# Safe screw



## Zuse (Nov 17, 2012)

They are losing work to a other national, we did some work today for a client that had just picked up a new account.... Date current SG signs was all over it and it was the same bank on all the new work orders. The client never informed us about the new bank they picked up. Wasn't a lot 25 or so but was all 

This is vary suspicious.


----------



## JDRM (Apr 16, 2012)

On june 1st LPS got Chase back here in MI,and a few others, and we have been getting alot from them. Non stop work orders, and the work SG did was horrible. Almost every house has mold growth in it, no gas lines capped, outlets exposed, wires, Lots of overgrown trees, shrubs, the list goes on...


----------



## ezdayman (Jan 7, 2014)

*sounds like here.*

Our fild rep is buddy buddy with a vendor and in 5-6 months this vendor went from one corner of the metro to the entire metro area.. crappy work dirty stoves,no hazards done.. they do hazards that make money smokes, co2. but they wont do outlets etc. 

field rep will tear our house apart saying how dare we leave a dusty outlet cover or a finger print outlet cover.. s/g is all about games. this "big" vendor sucks

im not saying this out of hate.. the brokers fail them on all there bso's etc "which I know is a joke" its only there to make you think you suck" cause I have been at straight 4's for 2 years.

but anyways me and our field rep were in a house that the vendor did.. double, triple smokes in a house. 3-4 co2s on each floor. I pointed this out to the qc person and all I got was, well maybe they were there prior.. yeah right!!!

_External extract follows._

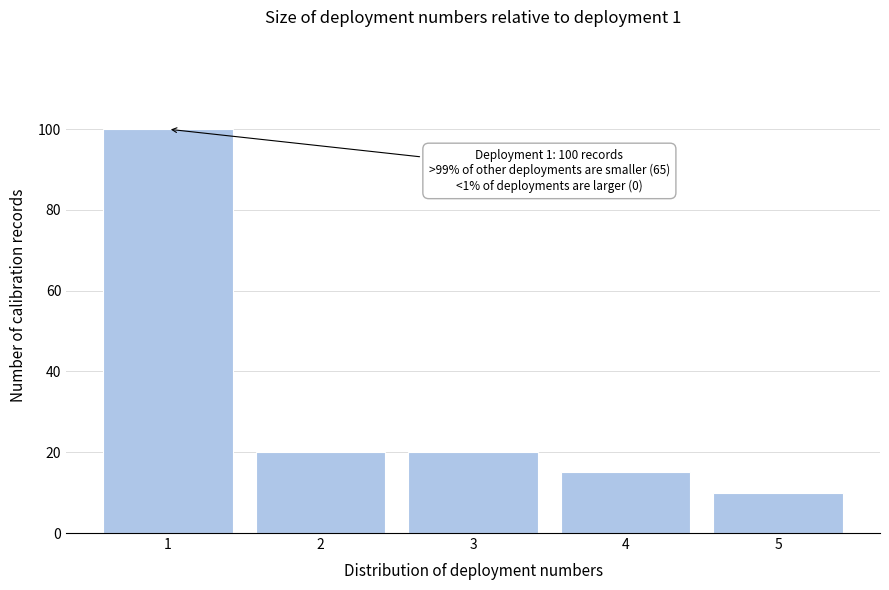

Reading left to right, what are all the values shown in this chart?

100	20	20	15	10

Our field rep is a old vendor that got fired for doing ****ty work and s/g brought the person back as a field qc person? come on!!!
the Field QC person is setting up s/g to fail, and lose fannie.
you have vendors that suck, do ****ty work but we are the ones that get told we do bad work cause a burnt out bulb was found etc..


----------



## Zuse (Nov 17, 2012)

The IT guru at SAFE SCREW is currently installing a new "high tech" server to keep up with all the "Back Charges"


----------



## Splinterpicker (Apr 18, 2012)

IS that Jobs , Wozniac Or gates ??


----------



## Zuse (Nov 17, 2012)

Splinterpicker said:


> IS that Jobs , Wozniac Or gates ??


A little while before their time. _1946.. __ENIAC (Electronic Numerical Integrator And Computer)_ _ ENIAC was designed to calculate artillery firing tables for the United States Army's Ballistic Research Laboratory. __The completed machine was announced to the public on February 14, 1946. __Developed in secret starting in 1943,__The inventors of ENIAC promoted the spread of the new technologies through a series of influential lectures on the construction of electronic digital computers at the University of Pennsylvania in 1946, known as the Moore School Lectures. Hat tip to  (AP Photo)_


----------



## Craigslist Hack (Jun 14, 2012)

I thought this thread was going to be about profalactives.

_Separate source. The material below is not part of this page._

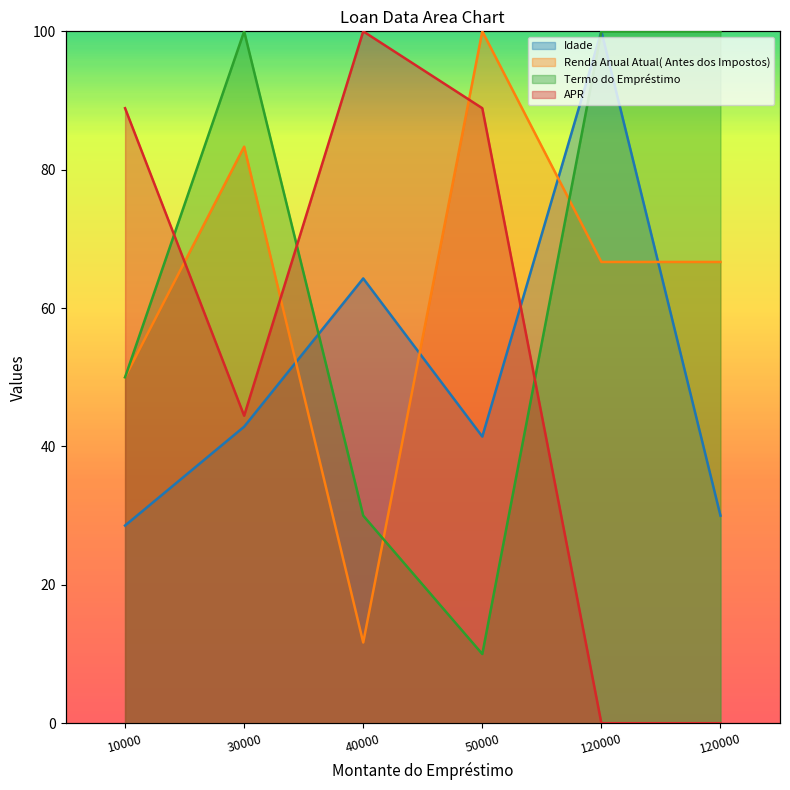

At how many categories does at least one series exceed 34?

6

Turns out it's worse than any STD ever. 

I really don't understand how any one can work for them. If you do how can you get out of bed in the morning?


----------



## nurumkin (Sep 28, 2012)

*re*



JDRM said:


> On june 1st LPS got Chase back here in MI,and a few others, and we have been getting alot from them. Non stop work orders, and the work SG did was horrible. Almost every house has mold growth in it, no gas lines capped, outlets exposed, wires, Lots of overgrown trees, shrubs, the list goes on...


LPS is just as bad as safeguard these days. I just got another slew of snow removal chargebacks from January. One of them really cracked me up. They charged it back because they said I didn't clear the walk. Except there are pics of me doing it with the ATV, so they replied that since there wasn't a wake on both sides (3' walk 4'atv blade so only one pass) that it didn't count as cleared.


----------



## GTX63 (Apr 12, 2012)

Rethink what you just posted.

You cleared snow in January, most likely were paid by March. 
Services rendered and invoiced.
Client apparently satisfied as payment is issued.
In July you are notified that the work is no longer satisfactory and thus payment is being recalled. How do they get the money back? By subtracting it from a check for other completed invoices.

Can you understand how a judge might look at that?


----------



## nurumkin (Sep 28, 2012)

GTX63 said:


> Rethink what you just posted.
> 
> You cleared snow in January, most likely were paid by March.
> Services rendered and invoiced.
> ...


I'm sure it's illegal, but honestly is it worth my time to go after a half a dozen $100 snow removals? They know this and as much as it pisses me off I have other things to do and I'm not going to let pride hold up profit. I just stopped doing work for them.


----------



## BPWY (Apr 12, 2012)

nurumkin said:


> I'm sure it's illegal, but honestly is it worth my time to go after a half a dozen $100 snow removals? They know this and as much as it pisses me off I have other things to do and I'm not going to let pride hold up profit. I just stopped doing work for them.






Thats why I stopped doing work for all of them!!!!

As in, ALL.


----------



## Field Audit Services LLC (Mar 24, 2013)

> I'm sure it's illegal, but honestly is it worth my time to go after a half a dozen $100 snow removals?


#WorthMyTime

Gotta NOT let this kind of thing continue or that $600 will be 6GRAND before long...Just food for thought. Plus you have to make that $600 up somewhere along the line... :yes:


----------



## Cocky Rocky (Jul 10, 2013)

BPWY said:


> Thats why I stopped doing work for all of them!!!!
> 
> As in, ALL.



My hero!!!


----------